Maybe, it is a reasonable analysis. But before blaming it, yet again, on ‘lockdown’, it would be interesting to hear what Toby Green thinks the world should have done instead. Kept flying to Sti Lanka on tourist trips – in crowded planes, presumably without masks, catching COVID in enormous numbers – in order to protect the Sri Lankan economy? That would be very altruistic. Personally I would selfishly refuse to put my health at risk in order to protect the tourist economy of Sri Lanka.

Last edited 1 year ago by Rasmus Fogh
Bruce Crichton
Bruce Crichton
1 year ago
Reply to  Rasmus Fogh

Easy, the world should have not locked down.

Rasmus Fogh
Rasmus Fogh
1 year ago
Reply to  Bruce Crichton

Some details are missing here. Do you think that instead of ordering people to avoid contact we should have done like the Swedes and merely suggested it, so that people would do pretty much the same things, but voluntarily? That would not have helped Sri Lanka much. Or do you think that we were wrong to try to reduce COVID cases, and should have pushed to keep the economy roaring and simply accept whatever damage and death came from the disease? Or do you believe that COVID is a wicked plot by Davos man, and there is actually no such disease?

Last edited 1 year ago by Rasmus Fogh
Allison Barrows
Allison Barrows
1 year ago
Reply to  Rasmus Fogh

Yow. Still clinging to the guardrails of that sinking Covid ship, eh? Enjoy Davy’s lockdown!

Jeremy Bray
Jeremy Bray
1 year ago
Reply to  Rasmus Fogh

Indeed Covid was bound to hit Sri Lanka tourism industry to some extent lockdown or no lockdown. What the article fails to emphasise is the lunatic green agenda imposed on top of the inevitable covid effects and the food price disruption caused by the Russian invasion of Ukraine. Something those who support green politics prefer not to mention.

Rasmus Fogh
Rasmus Fogh
1 year ago
Reply to  Jeremy Bray

The Guardian had an interesting comment on that (apologies for the double posting, but it fits here):

“A decision to make agriculture in Sri Lanka fully organic – largely an effort to greenwash an inability to afford fertiliser”

TERRY JESSOP
TERRY JESSOP
1 year ago
Reply to  Rasmus Fogh

Rasmus, you are brilliant, and your explanation, as succinct as it is persuasive, is worth the repetition: the supposed “decision to make agriculture organic was really an effort to greenwash an inability to afford fertiliser”.

Brendan O'Leary
Brendan O'Leary
1 year ago
Reply to  Rasmus Fogh

Peak Guardian – furiously back pedalling on yet another green failure, and gratuitous use of word “greenwashing”.

chris sullivan
chris sullivan
1 year ago
Reply to  Rasmus Fogh

It was the foolish compromising of their food supply that was the accelerator of this crisis – you are correct that a swedish/barrington type lockdown would not have averted their present problems. damn those incompetent leaders !

Fran Martinez
Fran Martinez
1 year ago
Reply to  Rasmus Fogh

I would have flown to Sri Lanka if they had allowed me.
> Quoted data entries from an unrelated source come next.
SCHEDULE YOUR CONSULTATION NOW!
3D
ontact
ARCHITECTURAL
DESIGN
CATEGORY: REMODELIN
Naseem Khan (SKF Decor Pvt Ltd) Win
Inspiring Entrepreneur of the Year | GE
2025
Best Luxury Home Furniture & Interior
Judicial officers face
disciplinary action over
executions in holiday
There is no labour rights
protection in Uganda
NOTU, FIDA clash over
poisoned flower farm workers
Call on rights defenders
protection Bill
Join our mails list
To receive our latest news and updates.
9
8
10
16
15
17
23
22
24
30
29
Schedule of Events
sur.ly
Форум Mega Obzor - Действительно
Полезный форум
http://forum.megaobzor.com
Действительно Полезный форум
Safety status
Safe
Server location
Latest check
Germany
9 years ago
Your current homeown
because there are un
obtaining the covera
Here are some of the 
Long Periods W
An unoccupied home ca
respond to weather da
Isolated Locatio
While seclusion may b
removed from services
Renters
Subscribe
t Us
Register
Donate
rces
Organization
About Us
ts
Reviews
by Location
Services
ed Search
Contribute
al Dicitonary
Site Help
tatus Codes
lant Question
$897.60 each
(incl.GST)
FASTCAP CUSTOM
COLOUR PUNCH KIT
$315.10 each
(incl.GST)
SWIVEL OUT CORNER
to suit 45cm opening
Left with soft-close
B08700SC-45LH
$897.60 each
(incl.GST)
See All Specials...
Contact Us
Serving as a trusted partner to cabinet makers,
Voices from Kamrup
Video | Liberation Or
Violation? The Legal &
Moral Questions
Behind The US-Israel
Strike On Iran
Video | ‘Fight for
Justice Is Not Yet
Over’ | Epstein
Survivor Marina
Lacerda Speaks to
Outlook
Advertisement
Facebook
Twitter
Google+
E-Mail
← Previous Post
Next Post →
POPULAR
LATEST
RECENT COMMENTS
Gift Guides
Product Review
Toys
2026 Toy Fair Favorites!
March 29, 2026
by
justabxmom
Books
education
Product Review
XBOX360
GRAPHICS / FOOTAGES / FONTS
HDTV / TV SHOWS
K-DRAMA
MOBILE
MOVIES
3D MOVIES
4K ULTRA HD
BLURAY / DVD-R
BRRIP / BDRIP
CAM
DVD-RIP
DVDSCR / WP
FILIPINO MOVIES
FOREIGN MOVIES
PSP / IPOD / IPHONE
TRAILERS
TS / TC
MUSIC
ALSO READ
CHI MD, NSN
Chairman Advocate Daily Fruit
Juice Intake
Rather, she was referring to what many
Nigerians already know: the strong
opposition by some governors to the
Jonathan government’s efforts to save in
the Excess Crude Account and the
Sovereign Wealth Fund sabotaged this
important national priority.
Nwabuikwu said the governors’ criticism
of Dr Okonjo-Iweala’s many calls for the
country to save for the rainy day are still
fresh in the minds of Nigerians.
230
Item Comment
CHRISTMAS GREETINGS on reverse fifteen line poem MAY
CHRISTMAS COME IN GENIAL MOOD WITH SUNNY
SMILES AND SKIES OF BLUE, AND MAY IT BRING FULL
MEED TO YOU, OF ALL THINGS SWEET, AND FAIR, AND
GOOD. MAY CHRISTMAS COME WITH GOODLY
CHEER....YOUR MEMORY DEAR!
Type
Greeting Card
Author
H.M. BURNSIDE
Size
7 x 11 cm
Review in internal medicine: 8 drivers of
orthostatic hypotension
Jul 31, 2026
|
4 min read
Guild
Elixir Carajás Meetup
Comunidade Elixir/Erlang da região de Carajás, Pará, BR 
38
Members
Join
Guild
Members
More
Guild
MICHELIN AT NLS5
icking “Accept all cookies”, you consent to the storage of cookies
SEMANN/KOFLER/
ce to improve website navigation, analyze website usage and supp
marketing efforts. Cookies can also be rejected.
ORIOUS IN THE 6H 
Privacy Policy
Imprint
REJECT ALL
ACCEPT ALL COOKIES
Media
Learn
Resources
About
Indeed, I travelled in Summer 2020 to many countries and without masks. It was 2021 with the covid passports and weird requirements that made me stay home. However, I was never afraid of the virus but afraid of the restrictions. On the other hand no amount of restrictions will make those afraid of covid travel. This is why putting restrictions to attract tourists was always misguided.